* Work instructions: Although the entries contain pictures, only their text goes into the copy, set down exactly.
=== Begin Enclosure ===
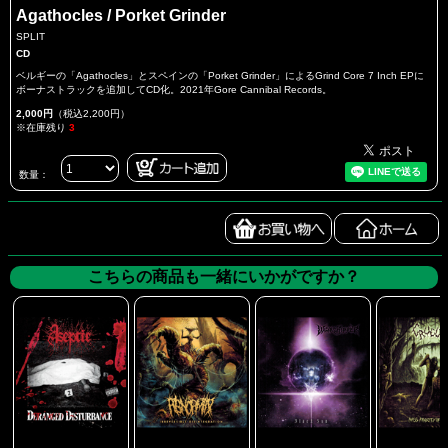
Agathocles / Porket Grinder
SPLIT
CD
ベルギーの「Agathocles」とスペインの「Porket Grinder」によるGrind Core 7 Inch EPに
ボーナストラックを追加してCD化。2021年Gore Cannibal Records。
2,000円
（税込2,200円）
※在庫残り
3
数量：
こちらの商品も一緒にいかがですか？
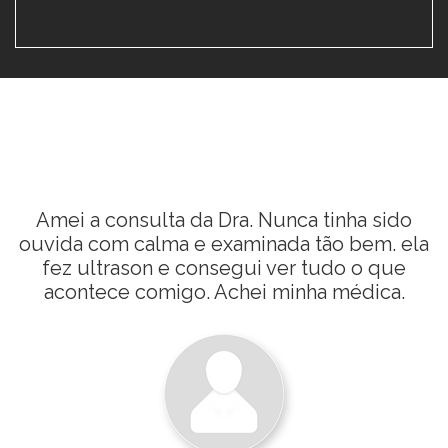
a sido
Nossa! Adorei sua pagina, muita
bem. ela
informações importantes.
o que
dica.
Ana Laura Mourao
=== End Enclosure ===
* Solution for this problem:
Agathocles / Porket Grinder
SPLIT
CD
ベルギーの「Agathocles」とスペインの「Porket Grinder」によるGrind Core 7 Inch EPに
ボーナストラックを追加してCD化。2021年Gore Cannibal Records。
2,000円
（税込2,200円）
※在庫残り
3
数量：
こちらの商品も一緒にいかがですか？
a sido
Nossa! Adorei sua pagina, muita
bem. ela
informações importantes.
o que
dica.
Ana Laura Mourao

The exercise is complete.